In the morning she learned that in the battle one must rid oneself of anything that will work against him. “You must keep all your strength; and do not lose your peace.”

Philothea did seem foolish. This was a weekend to learn what the king wanted to teach her. The battle was present, very present. She could see others fighting. Sometimes it seemed as though everyone was fighting a different battle.

“No, they are all the same fight. But when weapons are different, each combat is different, it seems like you fight alone.”

Philothea held onto the king’s arm, “but you’re here.”

He smiled and held her. “Yes, I am. You’re my little princess. Do not forget your ring.”

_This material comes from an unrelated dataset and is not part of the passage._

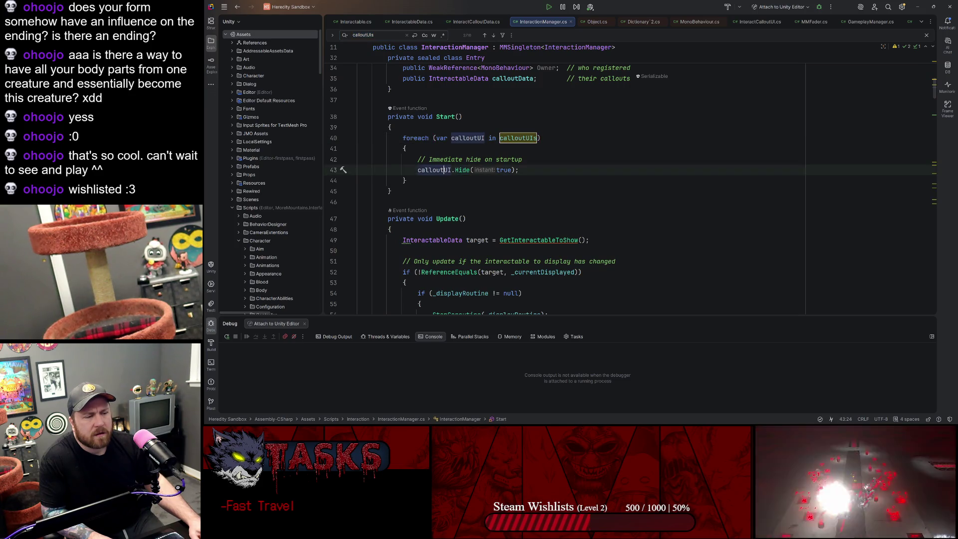
drag(406, 180, 392, 128)
key(ctrl+c)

The lessons continued, “to fight one must know there is someone greater than you, but know that I am protecting you and they will never beat me.”

“You’re always victorious.”

“Always.” It was a matter of strength and trust. She got her sword ready. He placed a diamond on her forehead and said, “because you are mine.”

She repeated the words back to him, “you are mine.”

They fought for three days. The first attack came that first night. All night long the enemy swarmed around them. The king allowed Philothea to sleep some, but with the enemy’s shouts so close, it was difficult. She awoke very early, and found that the entire night she had been alone with only the king and the enemy’s troops around. At morning, Philothea took her leave from the battle and went with the king to sit and talk. He explained humility again to her and his words rested in her. Even in their brief conversation, Philothea could sense that the enemy was still near. They fought hard all day long, some moments she did not even notice what they were doing, other moments it was all too present. As night drew on, she found herself looking at the king in the moonlight. She could see him. Philothea broke from his gaze to defend another soldier. Seeing the battle, the king rushed in to protect the soldier. He used his shield to defend her and Philothea returned to her own battle.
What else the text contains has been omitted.